Так я узнала правду, повлиявшую на всю мою дальнейшую жизнь в этой семье. Конечно, мама не могла поведать мне мою историю, откуда я родом и даже откуда пришла моя родная мать. Знаю только, что однажды в этом городке появилась очень усталая, изможденная женщина. По словам приемной матери, она была удивительно красива, несмотря на болезненный вид и грязную одежду. Она будто несла в себе частицу света, озаряющую все вокруг, от нее исходило душевное тепло, вызывая расположение. Поэтому моя нынешняя семья, не задумываясь, согласилась помочь ей. О брате же моем мне удалось узнать еще меньше. Для подростка, на вид лет четырнадцати, он был на удивление замкнут, нелюдим, ни с кем не разговаривал.
Для меня этот рассказ прозвучал чем-то вроде сказки, каким-то образом вторгшейся в привычную жизнь, но ведь в детстве реальность от вымысла почти неотделима.

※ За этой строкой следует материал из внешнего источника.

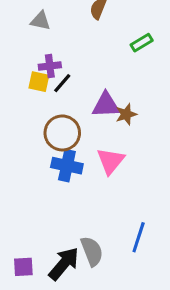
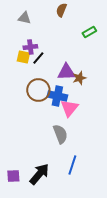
blue cross: (67, 166) -> (57, 96), moved
blue line: (139, 237) -> (72, 165), moved
gray semicircle: (92, 251) -> (60, 134), moved

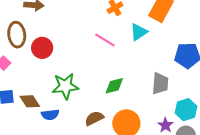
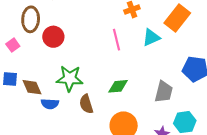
pink line: (105, 40) -> (117, 40), turned 35
brown semicircle: (94, 118) -> (86, 104), moved, turned -90

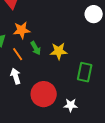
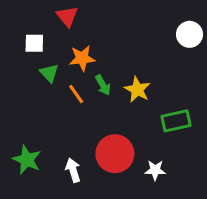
yellow star: (59, 51) -> (137, 90), turned 30
green rectangle: (85, 72) -> (176, 121), turned 66
white arrow: (16, 76) -> (73, 170), moved

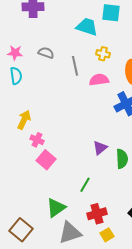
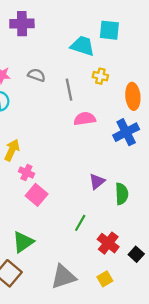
pink semicircle: (99, 80) -> (85, 119), moved
green triangle: (56, 208) -> (23, 242), moved
red cross: (97, 214) -> (108, 243), moved, turned -36

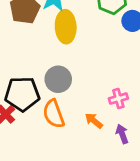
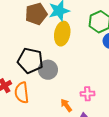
black pentagon: (22, 94) -> (30, 61), moved
orange semicircle: (54, 114) -> (22, 93), moved

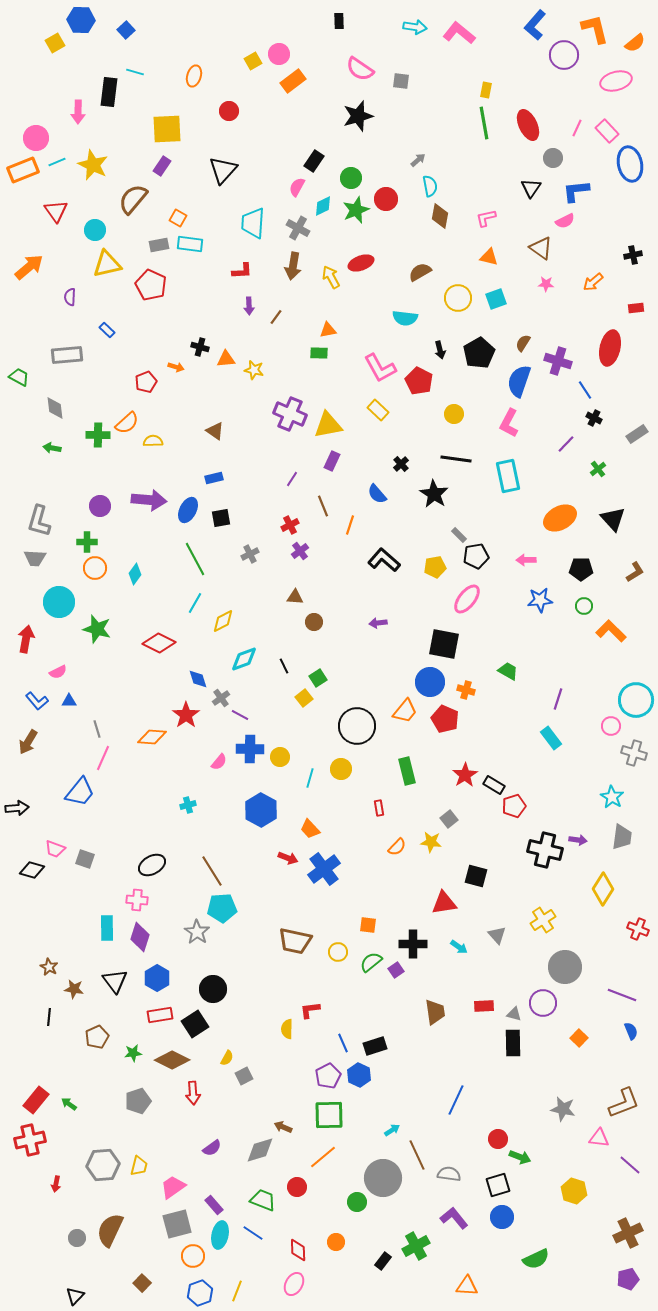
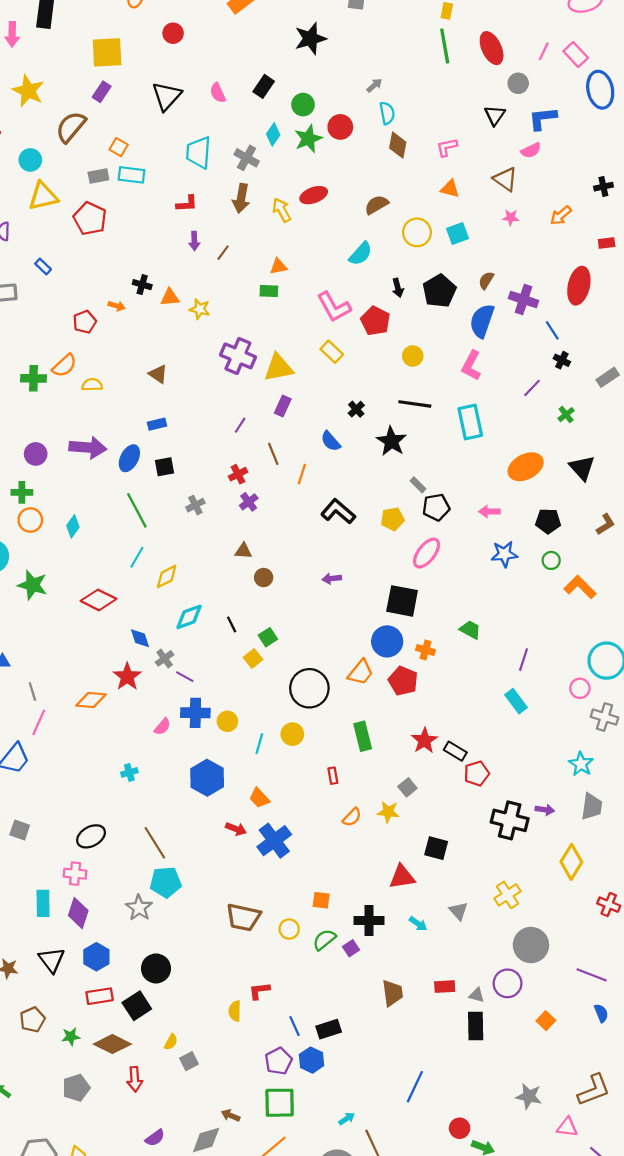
pink semicircle: (297, 187) -> (218, 93), moved, turned -54
cyan diamond: (323, 206) -> (273, 134), turned -30
cyan semicircle: (405, 318) -> (361, 254), turned -55

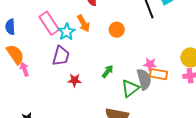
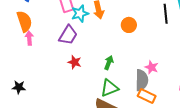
green arrow: (108, 71) -> (109, 63), turned -32
orange rectangle: (159, 74) -> (147, 96), moved
green triangle: (130, 88) -> (109, 88), moved

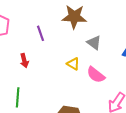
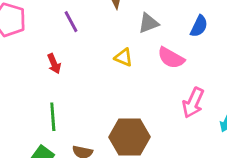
gray triangle: (94, 43) -> (148, 23), turned -49
pink semicircle: (96, 75) -> (171, 58), moved

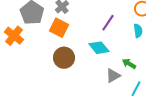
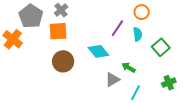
purple line: (108, 23) -> (117, 28), moved
orange square: (59, 28) -> (58, 31), turned -30

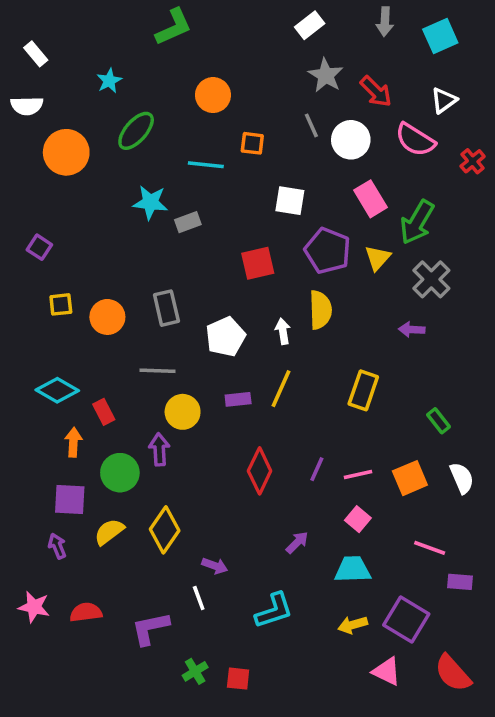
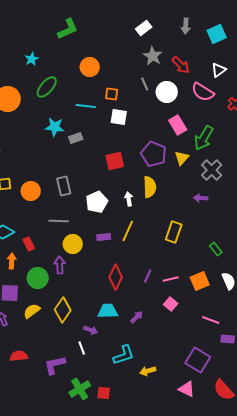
white square: (290, 201) -> (119, 117), moved
cyan trapezoid: (353, 569) -> (108, 311), moved
yellow arrow: (353, 625) -> (148, 371), moved
green cross: (195, 671) -> (80, 389), size x1.5

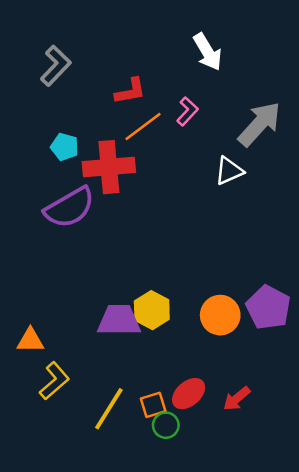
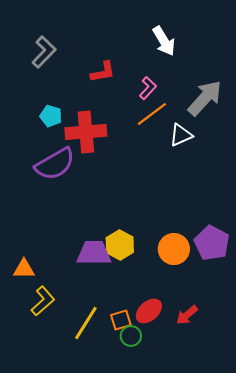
orange line: (143, 127) -> (152, 114), moved

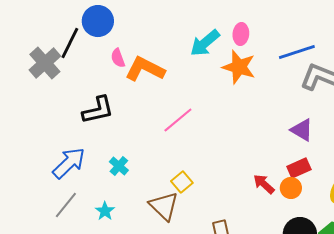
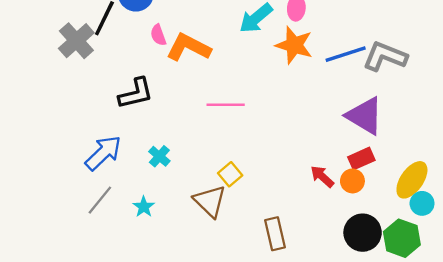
blue line: (297, 52) -> (346, 54), moved
pink line: (178, 120) -> (226, 105), turned 40
purple triangle: (302, 130) -> (365, 116), size x1.5

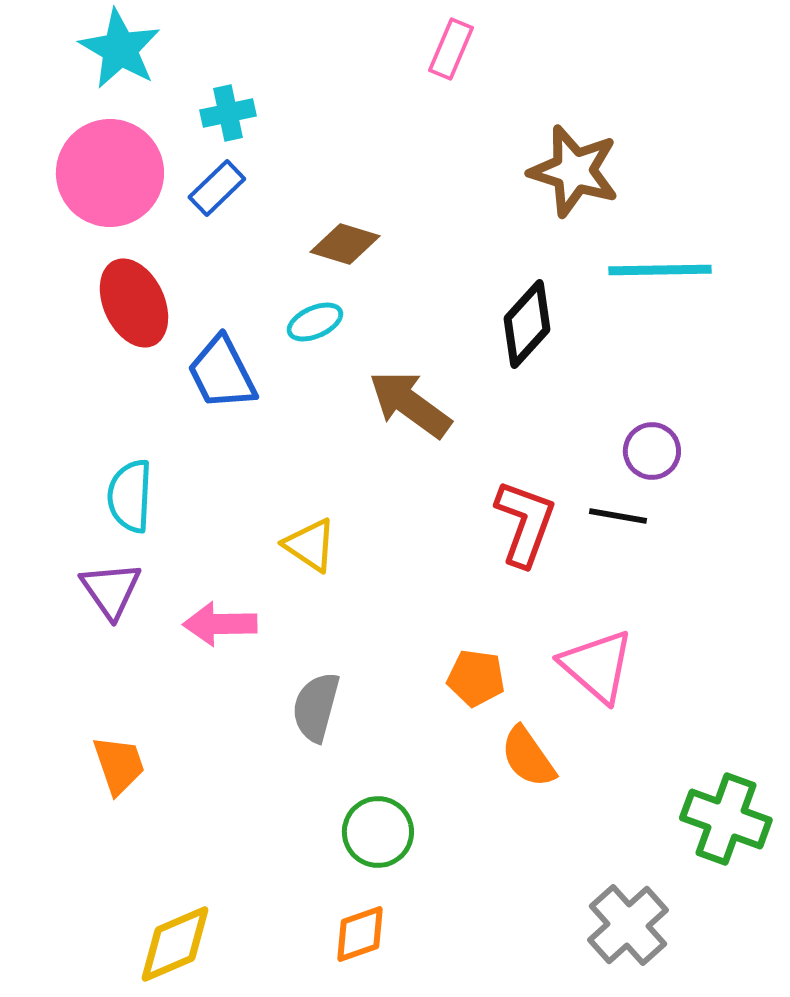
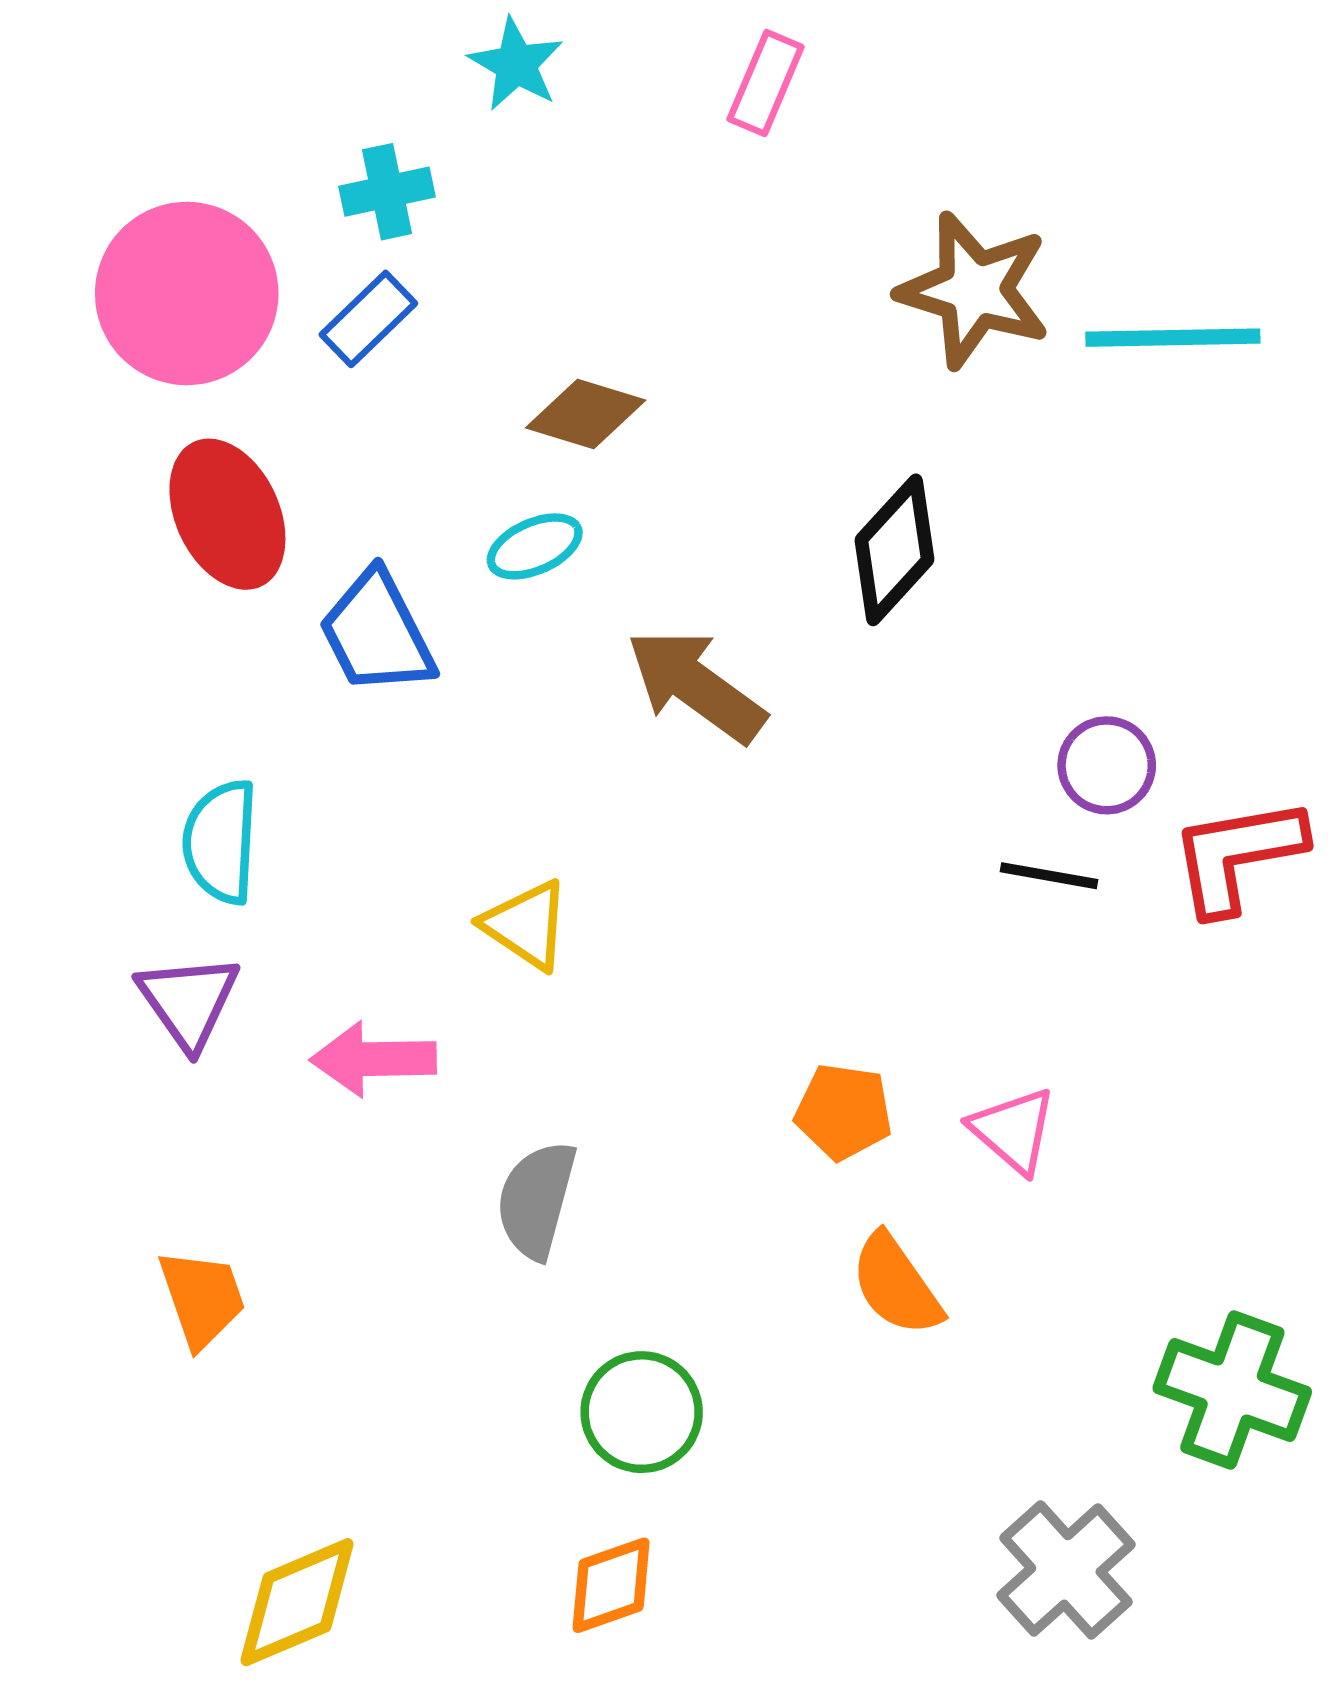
cyan star: (120, 49) -> (516, 64), moved, size x0.7
cyan line: (660, 270) -> (1173, 338), moved
red L-shape: (525, 523) -> (1237, 855), moved, turned -120
pink triangle: (597, 666) -> (1013, 1130), size x0.7
orange pentagon: (476, 678) -> (844, 1112), moved

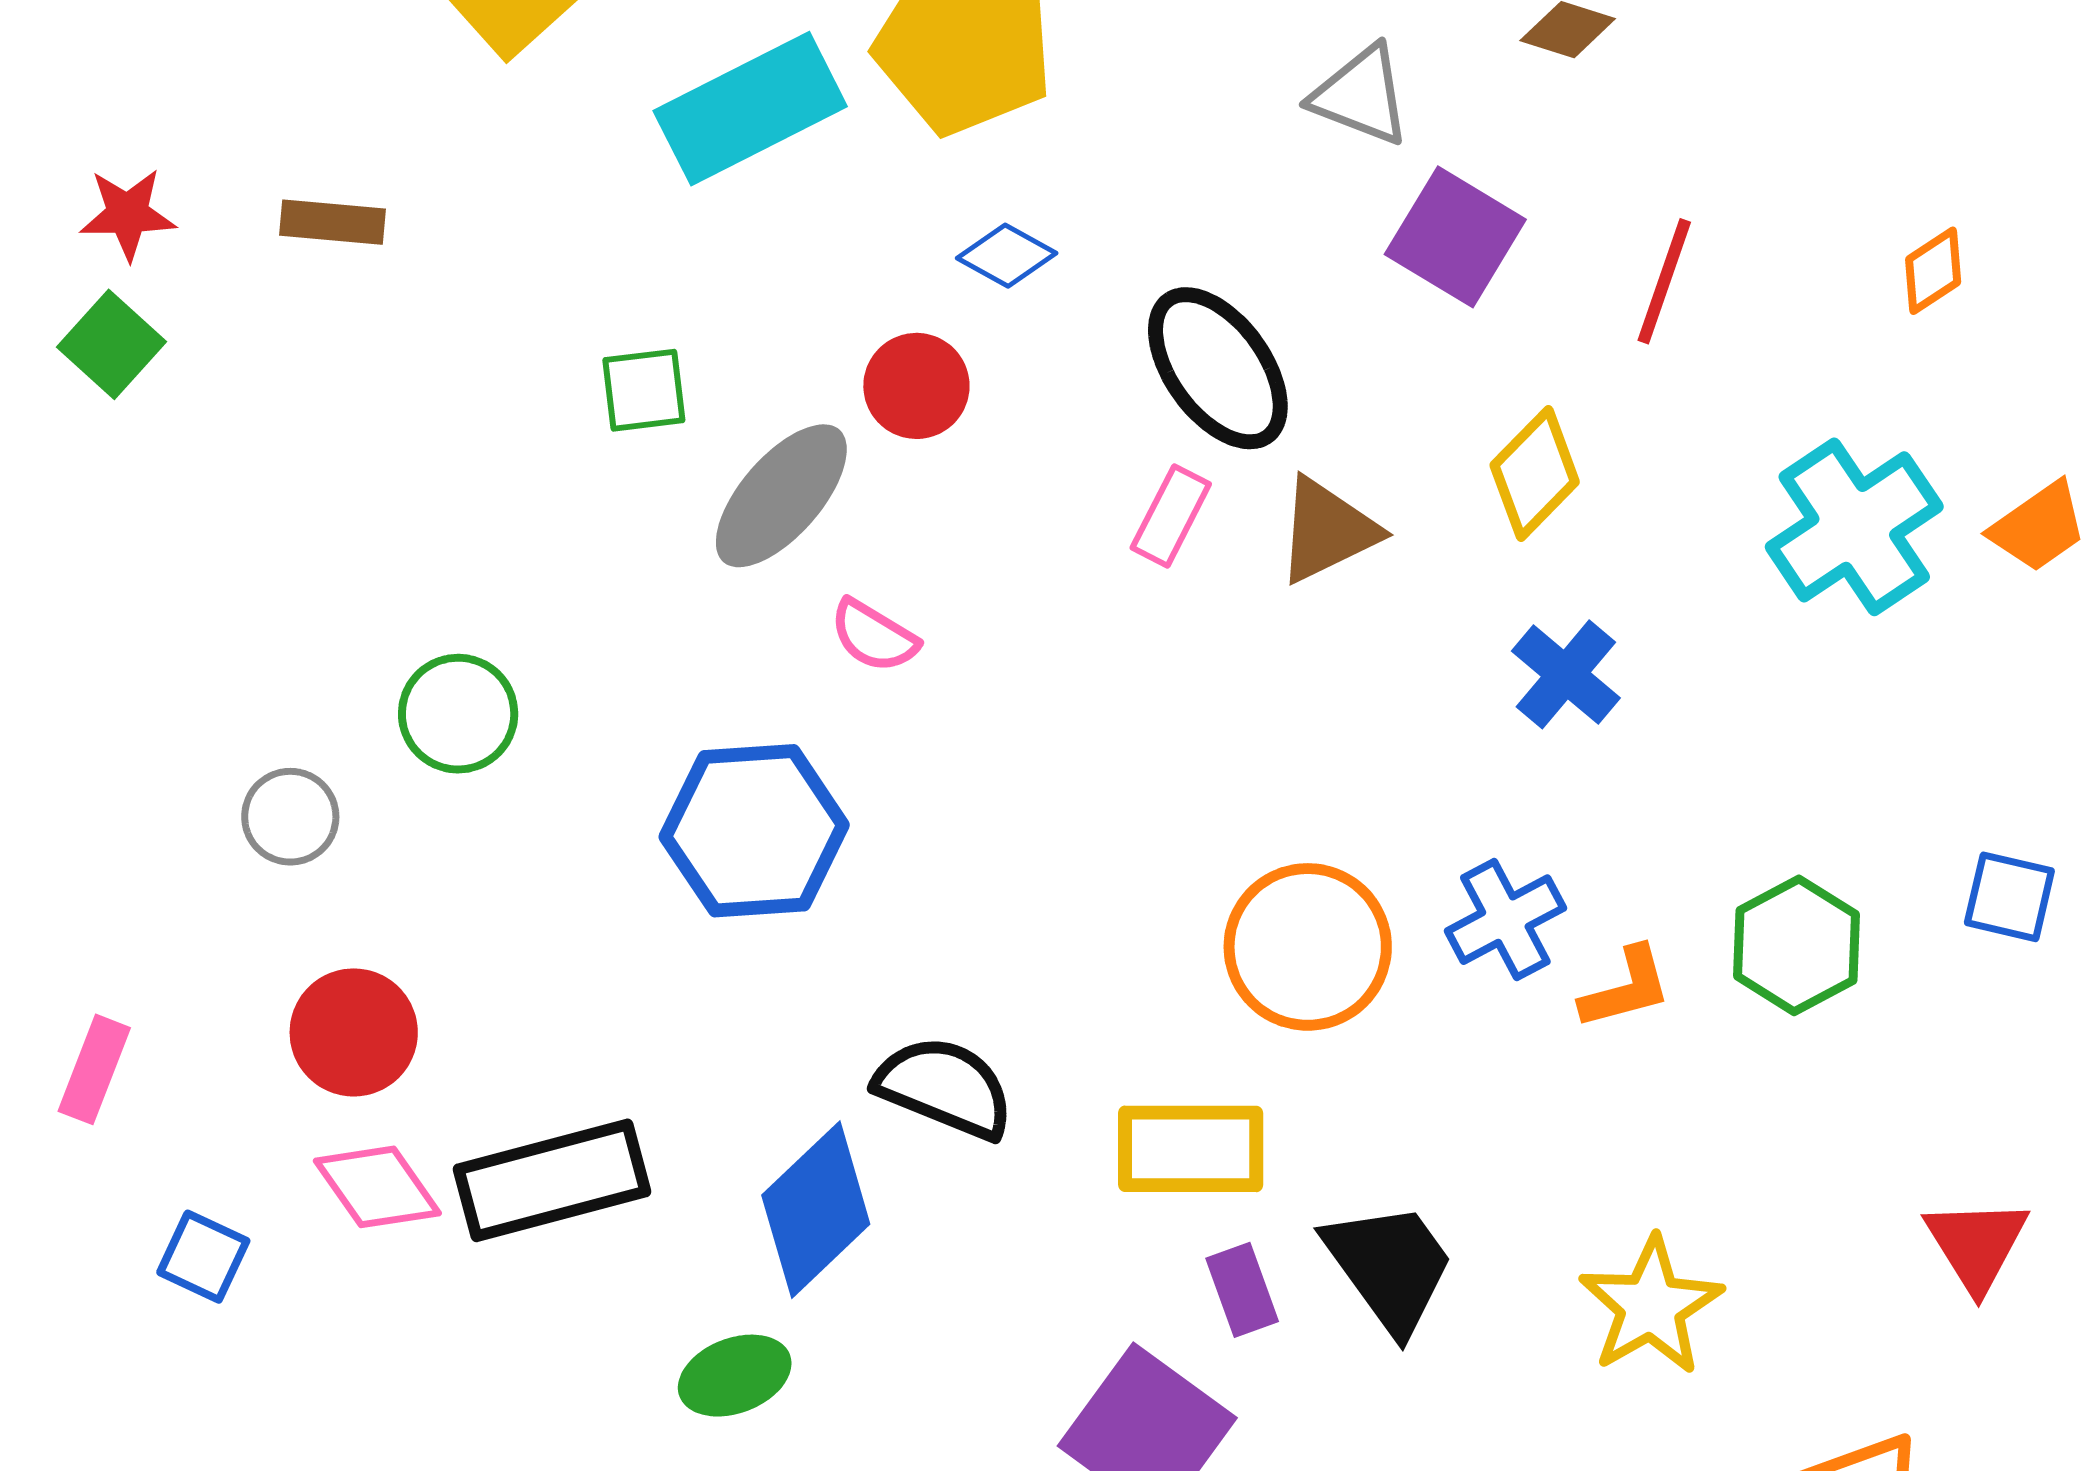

Тогда же мать достала из небольшой шкатулки довольно странное украшение из тонких ремешков кожи сложного плетения и цветных камешков, наподобие яркой мелкой гальки. Она сказала, что этот кулон принадлежал моей настоящей маме, а когда я подрасту, он будет моим. Дрожащей рукой дотронувшись до необычного украшения, я неожиданно почувствовала такую бурю эмоций, обрушившихся на меня, столько сильных чувств, вихрем окруживших ожившими картинками прошлого, будто чьих-то воспоминаний, ворвавшихся в мою голову, что едва не вскрикнула, тут же безоговорочно поверив в рассказ приемной матери.
Она крепко обняла и нежно гладила меня по голове, пока я тихо плакала, наверное, впервые в жизни. Мама шептала на ухо, что, несмотря ни на что, я ее дочь, и она меня всегда такой считала, и будет любить, как прежде.
Пожалуй, известие о том, что я в семье не родная, в тот момент произвело на меня даже меньшее впечатление, чем факт, что меня не приняли другие дети. Ведь я чувствовала, что мама меня все равно любит и ее отношение ко мне останется неизменным, а вот с заветной мечтой -обзавестись друзьями или хотя бы подругой – пришлось распрощаться.
Я очень обиделась тогда на Мартина, старалась не разговаривать с ним, хотя он и сам не стремился. На Брайди я тоже обиделась, даже разозлилась за то, что смеялась, все-таки, я считала ее сестрой. До этого мы проводили вместе много времени, и теперь мне казалось, что меня предали.
Ханна и Алма меня наоборот пожалели, сказали, что мне не стоит расстраиваться и ничего интересного на том пустыре все равно не происходит. Они и сами редко туда ходили, предпочитая проводить время за вышивкой и шитьем, в чем были большими мастерицами, хвастались одна перед другой аккуратностью швов или красотой вышитых цветов. Девочки всегда были добры ко мне, но с ними было очень скучно. Шить я не умела и не чувствовала к этому интереса, починка одежды или вязание наводили тоску. Поэтому, несмотря на доброжелательность двойняшек, я мало с ними общалась, предпочитая свободное время проводить на улице на заднем крыльце дома, играя с кошками и другой уличной живностью.